» INSTRUCTIONS FOR THE TASK
Below are the records; copy every line in them that holds the string "worn".

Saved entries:
▬▬▬▬▬▬
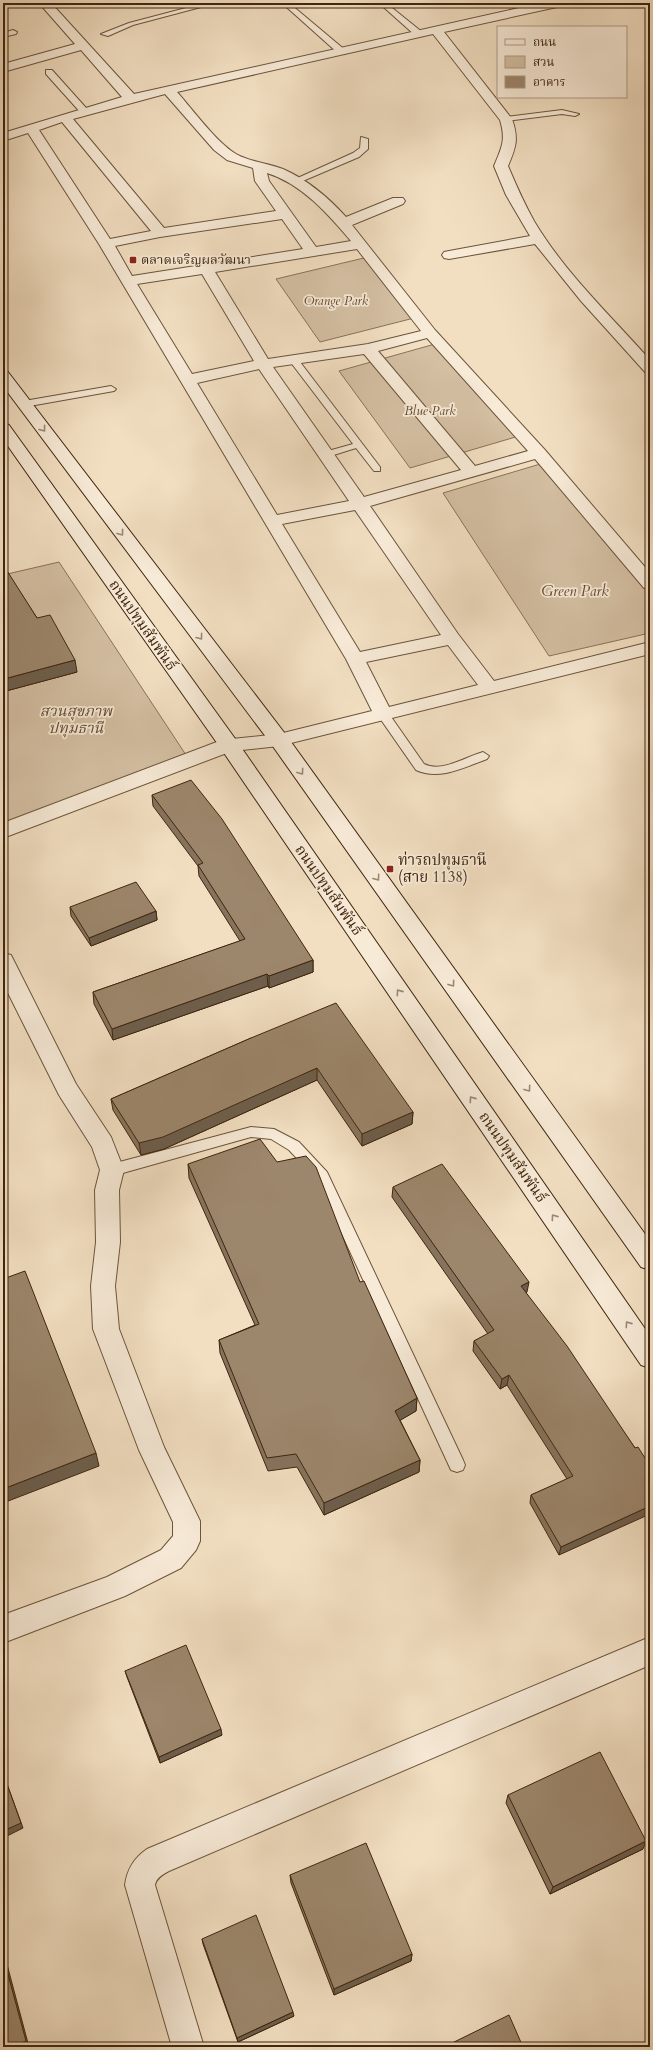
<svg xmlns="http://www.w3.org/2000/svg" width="653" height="2050" font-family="Cardo,'Noto Serif Thai',serif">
<rect width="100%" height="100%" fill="#f2dfc2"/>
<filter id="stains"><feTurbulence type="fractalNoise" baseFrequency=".005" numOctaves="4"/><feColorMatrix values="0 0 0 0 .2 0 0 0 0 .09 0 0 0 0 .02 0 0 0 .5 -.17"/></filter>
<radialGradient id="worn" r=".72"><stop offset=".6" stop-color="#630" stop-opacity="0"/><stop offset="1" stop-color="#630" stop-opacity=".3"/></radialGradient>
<g fill="#d4bfa3" stroke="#8a7258">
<polygon points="368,257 422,316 320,342 276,279"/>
<polygon points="435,344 519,436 410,468 339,371"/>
<polygon points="547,462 650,594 650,633 549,656 443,493"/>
<polygon points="59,562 186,755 3,826 3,575"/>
</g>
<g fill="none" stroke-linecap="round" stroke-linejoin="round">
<g stroke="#6c543b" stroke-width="2">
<g id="lane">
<polygon points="3,3 13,3 3,8"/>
<polygon points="205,3 216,3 133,25 108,36 101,34 129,23"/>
<polygon points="282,3 289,3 345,50 345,54 339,54"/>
<polygon points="379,3 386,3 422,32 422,36 416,36"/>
<polygon points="13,30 17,32 16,34 3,37 3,33"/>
<polygon points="46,70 52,70 87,109 87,113 81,113 46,74"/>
<polygon points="562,110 579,114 575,116 562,114 506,121 502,119 506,117"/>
<polygon points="361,137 368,139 368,149 359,157 298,183 291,181 353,153 360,148"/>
<polygon points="294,357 297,358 380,467 380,471 374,471 356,448 324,458 321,457 321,453 353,444 289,360"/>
<polygon points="111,386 116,389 114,391 24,407 19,404 24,401"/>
<path d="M383,710L387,711L424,764C442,773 465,757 483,752L489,756L487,759C465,767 439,781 416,770L377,714Z"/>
<polygon points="251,1127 274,1129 299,1142 327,1172 463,1460 465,1465 463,1470 457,1472 451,1470 317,1180 289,1150 271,1139 251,1137 112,1176 107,1174 105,1170 107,1166 112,1164"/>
</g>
</g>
<g stroke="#6c543b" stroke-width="2">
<g id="street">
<path d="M39,3H51L134,94L541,3H563L557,7L444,32L512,119C519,139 516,147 508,166C516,185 524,203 534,221C565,273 610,315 650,360V374L645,372L581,301L535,244L449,259L444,258L442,255L444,252L449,251L530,236L506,195L494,166C502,147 506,140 500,120L433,34L177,92C193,110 216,142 236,154C250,162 268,163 283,169C306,179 329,198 346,217L393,198H403L405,201L403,204L352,225L435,330L545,450L650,573V589L644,588L535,459L370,506L458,634L494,681L650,642V654L279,746L232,751L3,838V823L222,740L279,734L372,711L346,659L99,244L28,133L3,141V133L122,97L81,50L3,72V64L75,44ZM165,94L214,150L227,160L253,168L255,181L276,211L164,228L73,119ZM62,122L151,231L110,239L39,130ZM267,173C302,184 328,214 351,241L316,247L269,181ZM282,219L303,249L132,276L115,246L160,237ZM357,249L421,331L368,344L268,359L215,272ZM202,274L254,361L192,374L137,284ZM427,338L528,451L475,466L378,351ZM364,354L461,470L364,497L273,367ZM259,369L349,501L277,515L197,383ZM355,510L441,635L360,652L282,524ZM448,645L478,685L389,707L366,662Z"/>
<polygon points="3,953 11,955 14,961 76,1084 111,1137 124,1170 119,1190 120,1242 115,1286 119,1329 164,1447 200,1521 200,1541 196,1550 181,1568 125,1596 3,1643 3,1615 107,1577 161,1550 173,1536 173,1522 139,1450 93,1329 91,1286 96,1242 95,1190 100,1170 92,1147 59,1095 3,983"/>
<path d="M650,1637V1665L169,1871C163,1874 156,1878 155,1885L204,2047H172L125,1885C127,1869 134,1858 147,1849Z"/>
</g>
</g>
<g stroke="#3f250e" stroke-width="2">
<g id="secondary">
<polygon points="3,370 8,372 286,735 650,1241 650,1270 641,1267 272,745 3,386"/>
<polygon points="3,423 9,425 236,740 650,1336 650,1368 641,1365 222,750 3,439"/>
</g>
</g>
<use href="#lane" fill="#f7ead7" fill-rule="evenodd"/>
<use href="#street" fill="#f7ead7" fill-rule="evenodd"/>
<use href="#secondary" fill="#f7ead7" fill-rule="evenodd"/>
</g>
<g fill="#86735d" stroke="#3f250e">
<polygon points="3,566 37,618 77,672 6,691 3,686"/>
<polygon points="152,795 313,960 313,972 269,988 268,986 113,1040 94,1004 93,992 240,941 199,876 198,866 153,806"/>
<polygon points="70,907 156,911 157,920 91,946 71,916"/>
<polygon points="251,1038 413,1112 412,1124 362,1146 317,1080 164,1149 141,1155 113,1110 111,1099"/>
<polygon points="188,1164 360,1282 417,1398 416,1411 400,1420 420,1460 419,1472 324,1515 297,1467 268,1471 220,1353 219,1340 255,1325 189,1178"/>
<polygon points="393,1187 527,1292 526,1293 635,1448 559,1555 530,1503 531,1495 567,1479 507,1385 500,1389 473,1351 474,1341 488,1334 392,1197"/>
<polygon points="125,1671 222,1735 160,1763 127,1677"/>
<polygon points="508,1795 643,1849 550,1894 506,1803"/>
<polygon points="290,1875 412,1954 411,1961 334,1995 291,1883"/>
<polygon points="202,1939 294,2016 238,2042 203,1944"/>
</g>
<g fill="#6d5e4c" stroke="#3f250e">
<polygon points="75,660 77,672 6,691 4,679"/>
<polygon points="156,911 157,920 91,946 89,938"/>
<polygon points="313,960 313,972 269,988 269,976"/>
<polygon points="267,974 268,986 113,1040 112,1029"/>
<polygon points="317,1068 317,1080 164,1149 141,1155 139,1143"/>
<polygon points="413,1112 412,1124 362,1146 362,1134"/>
<polygon points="529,1282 527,1292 519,1296 521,1286"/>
<polygon points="509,1375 507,1385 500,1389 502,1379"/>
<polygon points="417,1398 416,1411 394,1424 395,1411"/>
<polygon points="96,1453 99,1466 3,1503 3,1489"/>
<polygon points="420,1460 419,1472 324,1515 324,1503"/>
<polygon points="650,1506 650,1514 559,1555 561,1547"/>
<polygon points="221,1729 222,1735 160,1763 159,1757"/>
<polygon points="3,1773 23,1828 3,1838"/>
<polygon points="646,1841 643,1849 550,1894 553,1887"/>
<polygon points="3,1954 5,1957 29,2047 12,2047"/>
<polygon points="412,1954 411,1961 334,1995 334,1989"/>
<polygon points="293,2012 294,2016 238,2042 237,2038"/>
</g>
<g fill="#9c866c" stroke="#3f250e">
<polygon points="3,566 4,566 37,618 50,615 75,660 4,679 3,678"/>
<polygon points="191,780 222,819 313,960 269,976 267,974 112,1029 93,992 245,939 198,865 203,863 152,795"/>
<polygon points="136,882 156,911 89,938 70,907"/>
<polygon points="336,1003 413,1112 362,1134 317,1068 163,1137 139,1143 111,1099 251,1038"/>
<polygon points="260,1139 277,1162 306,1156 316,1167 360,1282 364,1281 417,1398 395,1411 420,1460 324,1503 296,1454 267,1458 219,1340 259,1324 188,1164"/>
<polygon points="442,1164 529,1282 521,1286 567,1346 635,1448 638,1447 650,1466 650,1506 561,1547 531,1495 573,1476 509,1375 502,1379 474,1341 494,1330 393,1187"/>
<polygon points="25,1271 96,1453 3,1489 3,1279"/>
<polygon points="186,1645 221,1729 159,1757 125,1671"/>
<polygon points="600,1752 646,1841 553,1887 508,1795"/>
<polygon points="3,1773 21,1823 3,1831"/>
<polygon points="366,1843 412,1954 334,1989 290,1875"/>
<polygon points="256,1915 293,2012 237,2038 202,1939"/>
<polygon points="3,1956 26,2041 12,2047 3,2047"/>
<polygon points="509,2015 523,2047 444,2047"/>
</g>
<defs><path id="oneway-chevron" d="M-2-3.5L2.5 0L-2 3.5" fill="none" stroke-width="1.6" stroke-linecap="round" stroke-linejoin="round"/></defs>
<g stroke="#9b8872">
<use href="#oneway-chevron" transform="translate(43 429) rotate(53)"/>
<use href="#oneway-chevron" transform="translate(121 533) rotate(53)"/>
<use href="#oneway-chevron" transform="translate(200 637) rotate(53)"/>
<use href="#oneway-chevron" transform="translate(301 772) rotate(54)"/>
<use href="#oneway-chevron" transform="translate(377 878) rotate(54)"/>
<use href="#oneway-chevron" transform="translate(452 984) rotate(54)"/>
<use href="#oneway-chevron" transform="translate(399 992) rotate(-125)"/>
<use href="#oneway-chevron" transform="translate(528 1089) rotate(54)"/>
<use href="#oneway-chevron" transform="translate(472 1099) rotate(-125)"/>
<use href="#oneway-chevron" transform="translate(554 1217) rotate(-125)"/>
<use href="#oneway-chevron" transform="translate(628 1324) rotate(-125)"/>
</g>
<g fill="#8f2418" stroke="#f7ead7" stroke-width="1.5">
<rect x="129" y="256" width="8" height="8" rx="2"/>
<rect x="386" y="865" width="8" height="8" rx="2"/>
</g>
<g text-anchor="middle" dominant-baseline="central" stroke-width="3.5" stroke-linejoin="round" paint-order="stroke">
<g font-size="13" fill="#3f250e" stroke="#f7ead7" text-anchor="start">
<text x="141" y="260">ตลาดเจริญผลวัฒนา</text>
</g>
<g font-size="13" font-style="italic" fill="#644c33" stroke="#f7ead7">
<text x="336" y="301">Orange Park</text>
<text x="430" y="411">Blue Park</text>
</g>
<g font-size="15" font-style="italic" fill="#644c33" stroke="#f7ead7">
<text x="575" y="591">Green Park</text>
<text x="76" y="711">สวนสุขภาพ<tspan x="76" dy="17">ปทุมธานี</tspan></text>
</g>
<g font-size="15" fill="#3f250e" stroke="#f7ead7">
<text transform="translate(143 625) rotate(55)">ถนนปทุมสัมพันธ์</text>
<text transform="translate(329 890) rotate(55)">ถนนปทุมสัมพันธ์</text>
<text transform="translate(513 1157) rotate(55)">ถนนปทุมสัมพันธ์</text>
</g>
<g font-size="15" fill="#3f250e" stroke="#f7ead7" text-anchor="start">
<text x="398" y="860">ท่ารถปทุมธานี<tspan x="398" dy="17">(สาย 1138)</tspan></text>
</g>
</g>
<rect width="653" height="2050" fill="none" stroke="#f2dfc2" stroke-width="16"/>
<rect x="4" y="4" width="645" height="2042" fill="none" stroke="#3f250e" stroke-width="2"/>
<rect x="8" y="8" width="637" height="2034" fill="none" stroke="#3f250e"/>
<rect x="497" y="26" width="130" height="72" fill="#f7ead7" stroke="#ad9b87"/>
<rect x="505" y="39" width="20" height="6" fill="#f7ead7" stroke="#ad9b87"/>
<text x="533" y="46" font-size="12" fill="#3f250e">ถนน</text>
<rect x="505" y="56" width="20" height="12" fill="#d4bfa3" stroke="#ad9b87"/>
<text x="533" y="66" font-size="12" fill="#3f250e">สวน</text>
<rect x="505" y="76" width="20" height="12" fill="#9c866c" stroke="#ad9b87"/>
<text x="533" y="86" font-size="12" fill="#3f250e">อาคาร</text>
<rect width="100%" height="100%" filter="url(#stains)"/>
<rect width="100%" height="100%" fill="url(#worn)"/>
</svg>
▬▬▬▬▬▬
» REPLY
<radialGradient id="worn" r=".72"><stop offset=".6" stop-color="#630" stop-opacity="0"/><stop offset="1" stop-color="#630" stop-opacity=".3"/></radialGradient>
<rect width="100%" height="100%" fill="url(#worn)"/>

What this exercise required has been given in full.